Thermodynamic effects of noncoded and coded methionine substitutions in calmodulin.

The methionine residues in the calcium (Ca2+) regulatory protein calmodulin (CaM) are structurally and functionally important. They are buried within the N- and C-domains of apo-CaM but become solvent-exposed in Ca2+-CaM, where they interact with numerous target proteins.
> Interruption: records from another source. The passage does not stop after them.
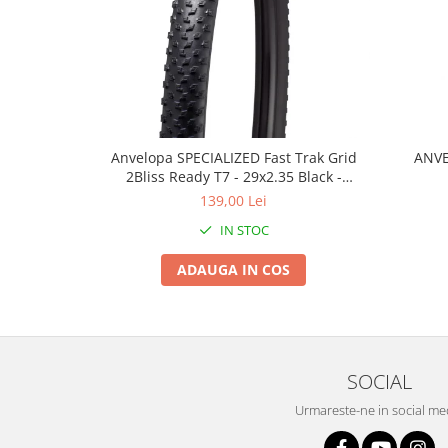
Roți spate
Set roți
Accesorii roți
Roți față
Schimbătoare
Schimbătoare față
Anvelopa SPECIALIZED Fast Trak Grid
ANVE
Schimbătoare spate
2Bliss Ready T7 - 29x2.35 Black -
Piese schimbătoare
Tubeless Pliabil
139,00 Lei
Șei
IN STOC
Tije sa
ADAUGA IN COS
Tije telescopice
Coliere tije șa
Manete tije telescopice
Piese tije sa
SOCIAL
Tije fixe
Tubeless și soluții anti-pană
Urmareste-ne in social me
Amortizoare spate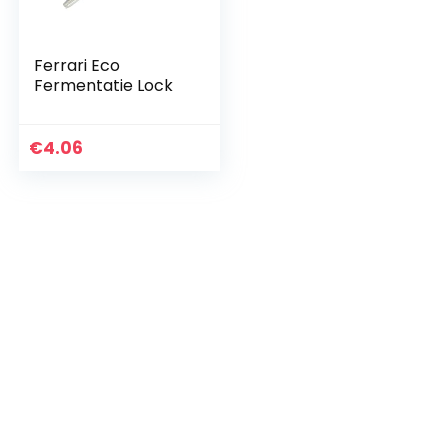
Ferrari Eco
Fermentatie Lock
€
4.06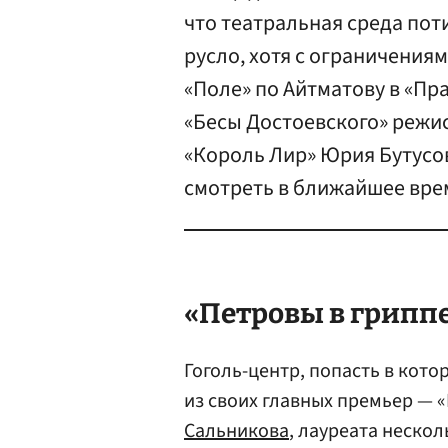
что театральная среда по
русло, хотя с ограничениям
«Поле» по Айтматову в «Пр
«Бесы Достоевского» режи
«Король Лир» Юрия Бутусов
смотреть в ближайшее вре
«Петровы в гриппе
Гоголь-центр, попасть в кото
из своих главных премьер — 
Сальникова
, лауреата неско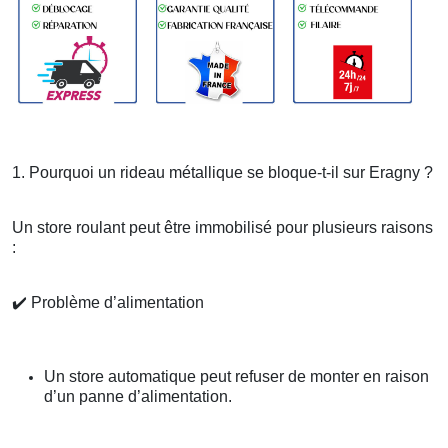
1. Pourquoi un rideau métallique se bloque-t-il sur Eragny ?
Un store roulant peut être immobilisé pour plusieurs raisons
:
✔️
Problème d’alimentation
Un store automatique peut refuser de monter en raison
d’un panne d’alimentation.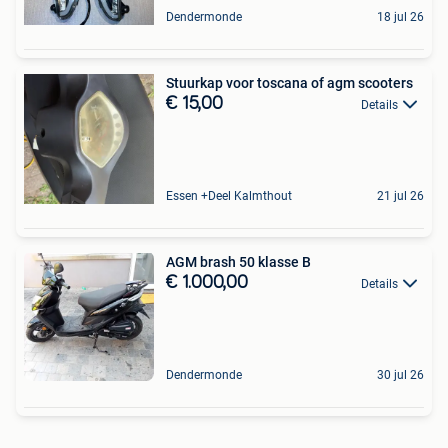
Dendermonde
18 jul 26
Stuurkap voor toscana of agm scooters
€ 15,00
Details
Essen +Deel Kalmthout
21 jul 26
AGM brash 50 klasse B
€ 1.000,00
Details
Dendermonde
30 jul 26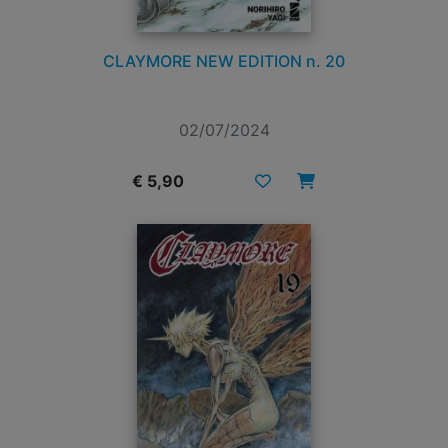
CLAYMORE NEW EDITION n. 20
02/07/2024
€ 5,90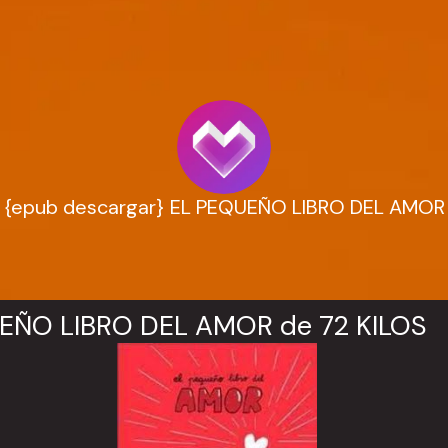
{epub descargar} EL PEQUEÑO LIBRO DEL AMOR
EÑO LIBRO DEL AMOR de 72 KILOS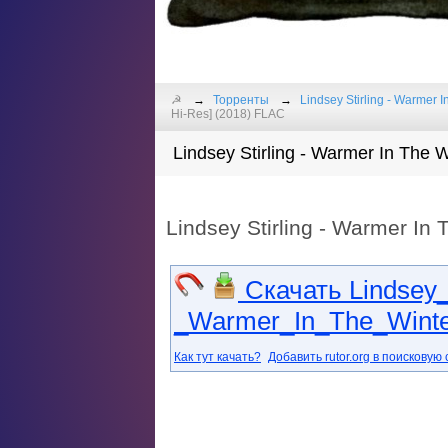
☭
Торренты
Lindsey Stirling - Warmer I
Hi-Res] (2018) FLAC
Lindsey Stirling - Warmer In The 
Lindsey Stirling - Warmer In 
Скачать Lindsey_S
_Warmer_In_The_Winter
Как тут качать?
Добавить rutor.org в поисковую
Previous structural studies have shown that methionine substitutions to the noncoded amino acids selenomethionine, ethionine, or norleucine, or mutation to leucine do not impact the main chain structure of CaM. Here we used differential scanning calorimetry to show that these substitutions enhance the stability of both domains, with the largest increase in melting temperature (19-26 degrees C) achieved with leucine or norleucine in the apo-C-domain. Nuclear magnetic resonance spectroscopy experiments also revealed the loss of a slow conformational exchange process in the Leu-substituted apo-C-domain. In addition, isothermal titration calorimetry experiments revealed considerable changes in the enthalpy and entropy of target binding to apo-CaM and Ca2+-CaM, but the free energy of binding was largely unaffected due to enthalpy-entropy compensation. Collectively, these results demonstrate that noncoded and coded methionine substitutions can be accommodated in CaM because of the structural plasticity of the protein. However, adjustments in side-chain packing and dynamics lead to significant differences in protein stability and the thermodynamics of target binding.